The rest of the trip was the worst thing Teo had ever endured.

He dragged the travois holding Grave over hills and more rocky slopes. He managed to wrestle the Priest across a stream. All the while, Grave, wrapped in ever-increasing fever from the wound, muttered and threatened him, although the threats seemed not so much directed at Teo as at phantoms. The Priest called him mother at times, uncle at others, and a scattering of other names to boot.

When the main road finally glimmered through the dark line of the trees, he could have sobbed with relief. Even then, he pulled the Priest another mile before a cart overtook him. An elderly driver taking two cows to Marten’s Ferry allowed him to pile Grave in the back. Teo was so tired he wasn’t sure he could pull himself up onto the cart, but he managed to climb up beside the Priest.
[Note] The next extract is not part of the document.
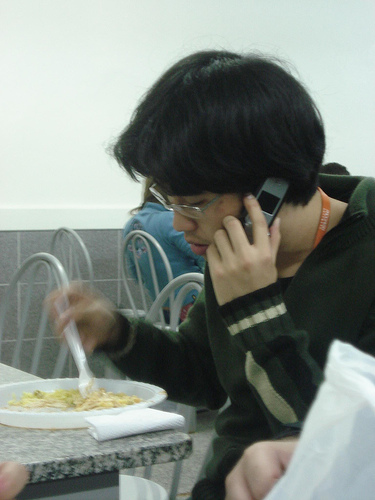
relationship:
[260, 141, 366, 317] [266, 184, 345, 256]
cord around neck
He crouched beside Grave, clutching at the cart’s side for balance as the vehicle bounced along from icy rut to icy rut. Grave muttered and turned his fever-flushed face from side to side as though seeking something.

In his weary haze, Teo barely noticed when they finally entered the town. When they pulled up before the Marten’s Ferry inn, the driver helped him half assist, half carry the Priest inside.

Grave’s flesh was hot as fire, even through the cloth of his robes in Teo’s grip. What if someone thought he’d done this to the Priest deliberately? Had he? Had he been careful enough cleaning the wound or had some sleeping part of his mind woken, glimpsed a chance at escape, and made his hand falter?

He found himself thrust aside as the innkeeper, a tall woman whose brassy hair piled atop her head made her seem even taller, became involved. Hands on her hips, she dispatched a maid for boiled water and clean towels, set another to building a fire in a ground floor guest chamber, and sent a runner to summon the town’s apothecary.

Teo hovered near the door of the chamber wondering what to do. He glanced out across the main room’s expanse towards the front door. If he made his way out, what then? Surely Grave was in no shape to identify him. He could claim some other destination, find another cart willing to carry him. Hope stirred in his heart. He could make the best of this.

Behind him, there was a harsh whisper.

A hand pulled at his shoulder.

“He wants to speak to you, boy,” the innkeeper snapped.

He moved to the bed where Grave lay tangled in blankets. The innkeeper fanned the new fire on the hearth, making it crackle and hiss.

“Boy …” Grave beckoned Teo closer.

Teo stepped nearer, trapped between the warmth emanating from the Priest and the fire’s matching heat. Despite his fever, Grave seemed alarmingly coherent.

A step in the doorway. Teo turned to see a new man there, a tousle-headed blonde wearing finer clothing than Teo had ever seen. Grave’s hand lifted and fell, summoning the new arrival as well.

“Eloquence Seaborn,” the man said, moving near.

“A good … Temple worshipper name,” Grave said, eyes moving between Teo and the man. “You are the Pilot of the …
Water Lily
?”

The man nodded. Teo’s heart sank.

“Take this boy … to the Temples.”

Teo looked to the door, but the man’s hand settled onto his shoulder, companionable but firm.

Grave fumbled in his robes and drew out Teo’s coin.

“Teo.” Grave’s eyes glittered with fever. “I will be along when I am fit to travel.” He handed the coin to Eloquence and sank back onto the pillow, eyes closed, as the apothecary entered.

Teo’s coin slipped into Eloquence’s pocket, along with all his hopes.